Add `bytes_per_second` to groupby max benchmark. #13984

Blonck · 2023-08-28T18:31:07Z

This patch adds memory statistics for the GROUPBY_NVBENCH benchmark using the max aggregation.

For this purpose helper functions are introduced to compute the payload size for:

Column
Table
Groupby execution results

This patch relates to #13735.

Checklist

I am familiar with the Contributing Guidelines.

rapids-bot · 2023-08-28T18:31:12Z

Pull requests from external contributors require approval from a rapidsai organization member with write permissions or greater before CI can begin.

Blonck · 2023-08-28T18:32:58Z

Hi, I added a few helper function which I would use also for the other groupby benchmarks.

PS: Should I add the other groupby benchmarks to this PR to reduce the amount of PR for #13735 a bit?

PointKernel · 2023-08-28T19:41:11Z

Would other benchmarks benefit from those helper functions as well? If not, we can move them to benchmarks /groupby/group_common.hpp.

Should I add the other groupby benchmarks to this PR to reduce the amount of PR for #13735 a bit?

Sounds reasonable to me.

Blonck · 2023-08-28T19:56:34Z

Would other benchmarks benefit from those helper functions as well? If not, we can move them to `benchmarks

I think so. They could be used in a few of the benchmarks to simplify the code.

davidwendt · 2023-08-28T20:11:43Z

/ok to test

Blonck · 2023-08-30T19:21:03Z

Hi, the PR is not ready, I had not enough time the last two days. So no need to review it 😃.

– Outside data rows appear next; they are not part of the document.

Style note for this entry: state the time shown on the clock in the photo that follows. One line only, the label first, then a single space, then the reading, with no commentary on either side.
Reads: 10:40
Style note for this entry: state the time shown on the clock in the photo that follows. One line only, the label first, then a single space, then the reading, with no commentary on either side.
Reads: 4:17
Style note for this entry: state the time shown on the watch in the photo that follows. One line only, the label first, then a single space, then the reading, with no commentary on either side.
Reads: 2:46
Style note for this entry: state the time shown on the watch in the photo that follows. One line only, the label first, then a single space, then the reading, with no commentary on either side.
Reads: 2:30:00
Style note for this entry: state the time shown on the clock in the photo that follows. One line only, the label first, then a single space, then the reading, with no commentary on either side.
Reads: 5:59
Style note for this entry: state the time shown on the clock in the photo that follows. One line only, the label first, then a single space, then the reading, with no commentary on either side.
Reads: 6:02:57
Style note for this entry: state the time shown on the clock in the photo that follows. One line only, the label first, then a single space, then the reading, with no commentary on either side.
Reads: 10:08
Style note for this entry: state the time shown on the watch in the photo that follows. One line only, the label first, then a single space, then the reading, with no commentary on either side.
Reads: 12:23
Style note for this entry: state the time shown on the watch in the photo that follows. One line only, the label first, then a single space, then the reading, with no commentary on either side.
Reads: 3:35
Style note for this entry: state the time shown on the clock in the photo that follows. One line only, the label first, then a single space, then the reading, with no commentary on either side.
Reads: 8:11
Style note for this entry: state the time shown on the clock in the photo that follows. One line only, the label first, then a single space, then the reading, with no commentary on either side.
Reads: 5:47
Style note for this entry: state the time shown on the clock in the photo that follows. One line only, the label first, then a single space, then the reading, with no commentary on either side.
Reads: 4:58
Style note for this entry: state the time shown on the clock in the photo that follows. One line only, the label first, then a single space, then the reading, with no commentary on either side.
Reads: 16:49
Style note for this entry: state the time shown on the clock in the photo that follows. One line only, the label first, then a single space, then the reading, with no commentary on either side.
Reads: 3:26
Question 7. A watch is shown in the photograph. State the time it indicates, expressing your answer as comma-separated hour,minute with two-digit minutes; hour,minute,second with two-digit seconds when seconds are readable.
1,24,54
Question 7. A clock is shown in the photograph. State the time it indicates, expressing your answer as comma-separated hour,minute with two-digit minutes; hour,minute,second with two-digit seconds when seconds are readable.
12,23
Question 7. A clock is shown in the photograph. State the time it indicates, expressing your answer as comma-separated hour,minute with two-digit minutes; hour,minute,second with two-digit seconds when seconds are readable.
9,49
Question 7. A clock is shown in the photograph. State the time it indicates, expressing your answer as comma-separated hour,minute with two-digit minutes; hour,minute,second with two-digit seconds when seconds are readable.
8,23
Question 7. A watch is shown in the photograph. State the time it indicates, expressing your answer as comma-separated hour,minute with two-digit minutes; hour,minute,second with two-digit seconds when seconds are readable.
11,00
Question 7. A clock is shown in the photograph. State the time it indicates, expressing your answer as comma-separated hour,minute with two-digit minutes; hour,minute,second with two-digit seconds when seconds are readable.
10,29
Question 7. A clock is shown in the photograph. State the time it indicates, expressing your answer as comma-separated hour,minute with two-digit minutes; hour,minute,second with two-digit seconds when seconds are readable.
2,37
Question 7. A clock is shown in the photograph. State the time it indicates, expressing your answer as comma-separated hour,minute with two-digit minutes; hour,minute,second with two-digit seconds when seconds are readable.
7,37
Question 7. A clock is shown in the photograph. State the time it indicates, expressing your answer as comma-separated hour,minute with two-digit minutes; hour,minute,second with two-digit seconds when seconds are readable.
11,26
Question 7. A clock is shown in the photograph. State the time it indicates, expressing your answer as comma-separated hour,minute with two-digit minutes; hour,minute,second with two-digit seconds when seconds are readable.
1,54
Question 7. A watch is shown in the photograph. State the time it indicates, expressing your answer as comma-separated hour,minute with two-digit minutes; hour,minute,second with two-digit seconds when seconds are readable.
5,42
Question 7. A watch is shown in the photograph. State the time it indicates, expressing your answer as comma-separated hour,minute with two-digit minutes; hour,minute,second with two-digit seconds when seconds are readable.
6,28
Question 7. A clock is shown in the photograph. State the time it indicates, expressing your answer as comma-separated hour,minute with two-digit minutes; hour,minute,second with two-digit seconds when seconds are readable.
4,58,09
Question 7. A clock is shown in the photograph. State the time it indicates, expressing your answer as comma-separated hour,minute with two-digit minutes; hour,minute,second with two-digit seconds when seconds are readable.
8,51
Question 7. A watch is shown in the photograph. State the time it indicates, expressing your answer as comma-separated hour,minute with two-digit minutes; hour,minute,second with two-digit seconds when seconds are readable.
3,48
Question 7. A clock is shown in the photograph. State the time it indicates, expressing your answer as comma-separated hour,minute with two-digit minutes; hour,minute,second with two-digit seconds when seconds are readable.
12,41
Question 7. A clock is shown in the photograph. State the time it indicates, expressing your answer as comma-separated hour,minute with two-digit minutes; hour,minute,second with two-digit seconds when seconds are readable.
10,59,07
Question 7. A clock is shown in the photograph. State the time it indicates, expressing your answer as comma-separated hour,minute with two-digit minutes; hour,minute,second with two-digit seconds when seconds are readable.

copy-pr-bot · 2023-08-30T20:10:57Z

This pull request requires additional validation before any workflows can run on NVIDIA's runners.

Pull request vetters can view their responsibilities here.

Contributors can view more details about this message here.

This patch adds memory statistics for the GROUPBY_NVBENCH benchmarks. For this purpose helper functions are introduced to compute the payload size for: - Column - Table - Groupby execution results This patch relates to rapidsai#13735.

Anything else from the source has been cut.